▸ **Directions for this task**: Report each line of the data that has "scroll" somewhere in it.

▸ **Provided data**:
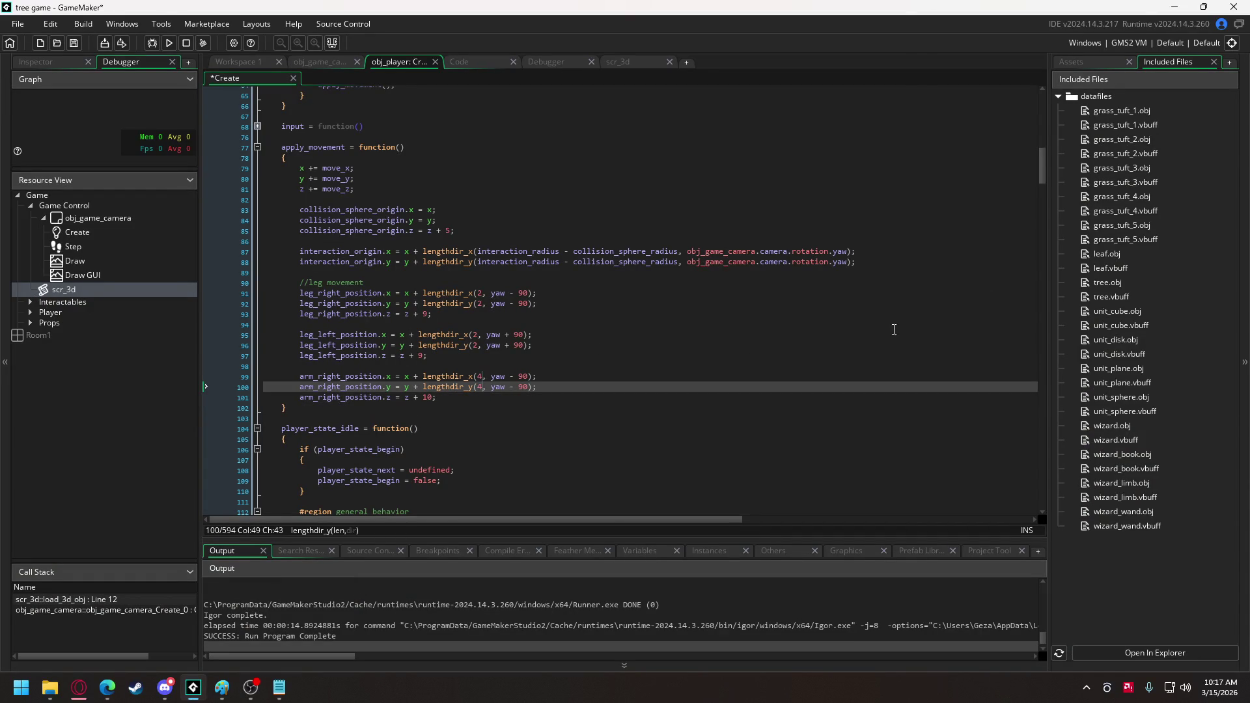
left_click_drag(1043, 168, 1041, 505)
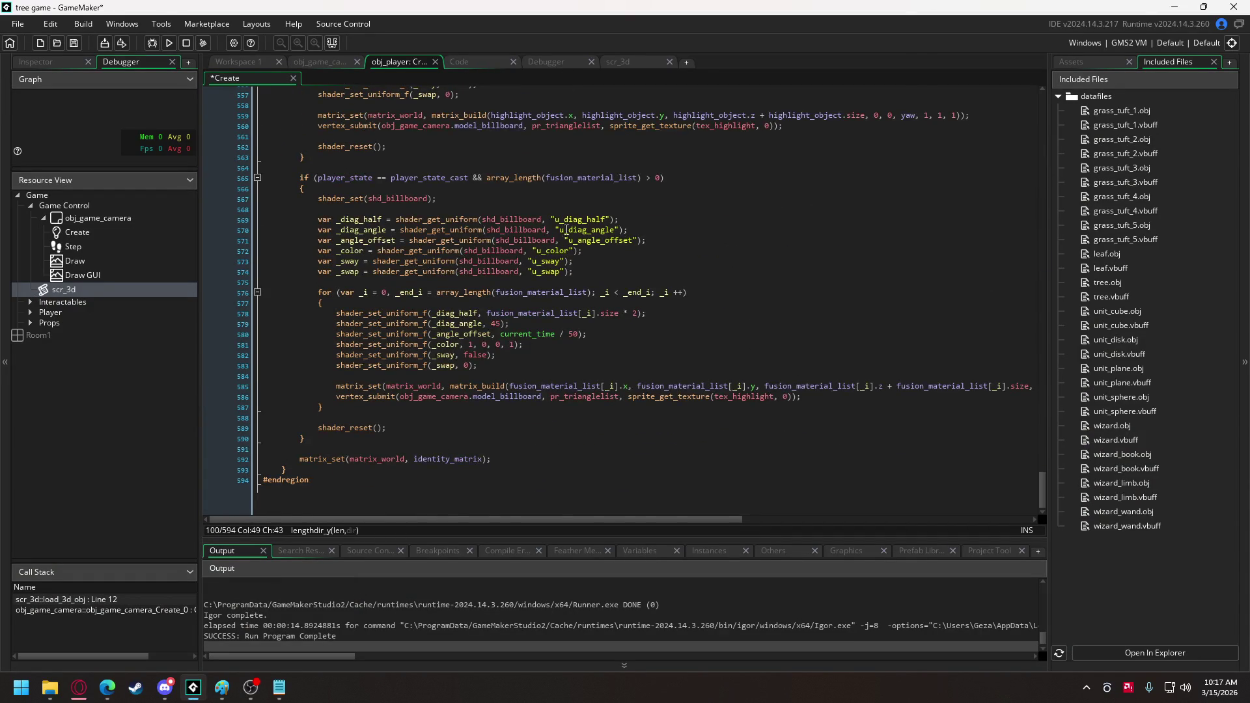
scroll(567, 233, "up", 14)
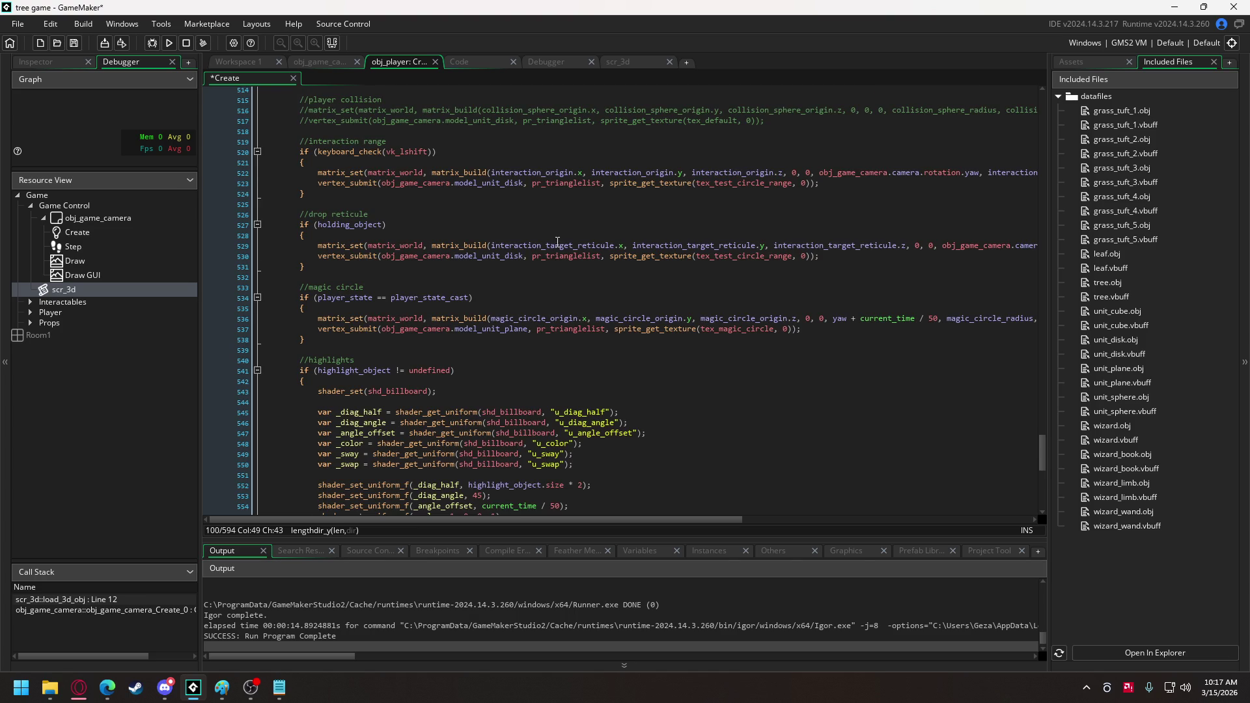
scroll(558, 239, "up", 7)
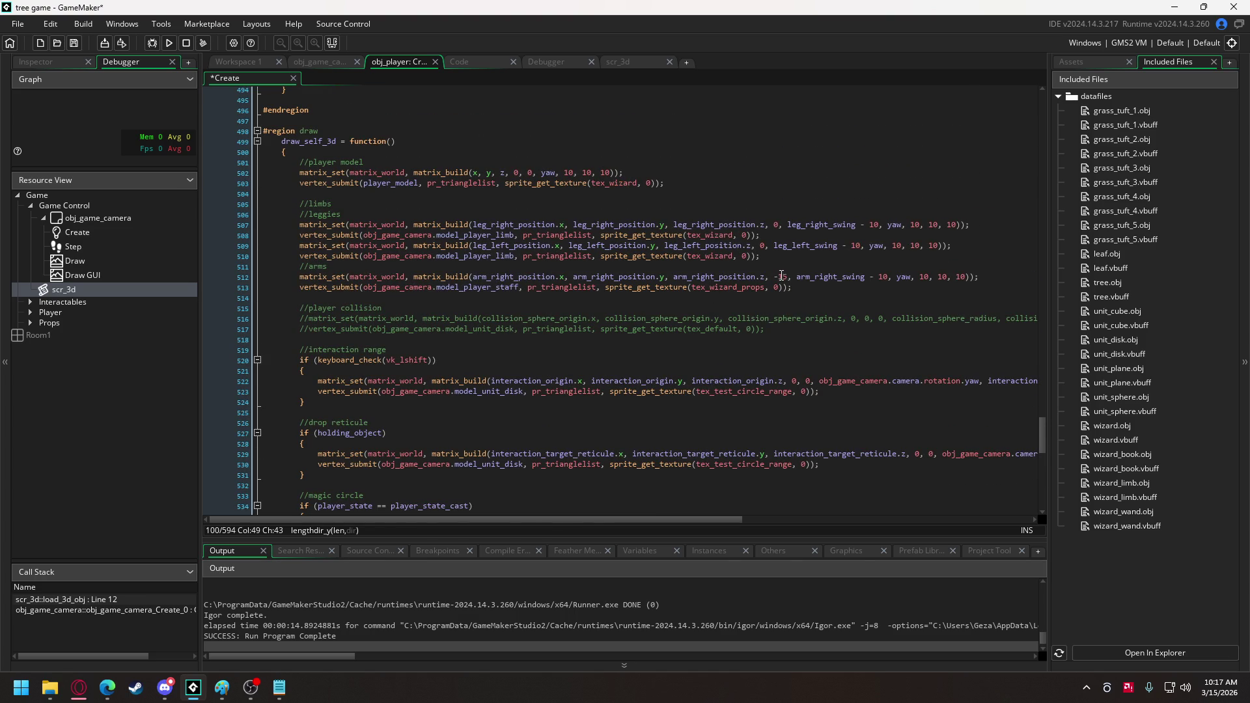
left_click(780, 276)
type("20")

▸ **Worked solution**:
scroll(567, 233, "up", 14)
scroll(558, 239, "up", 7)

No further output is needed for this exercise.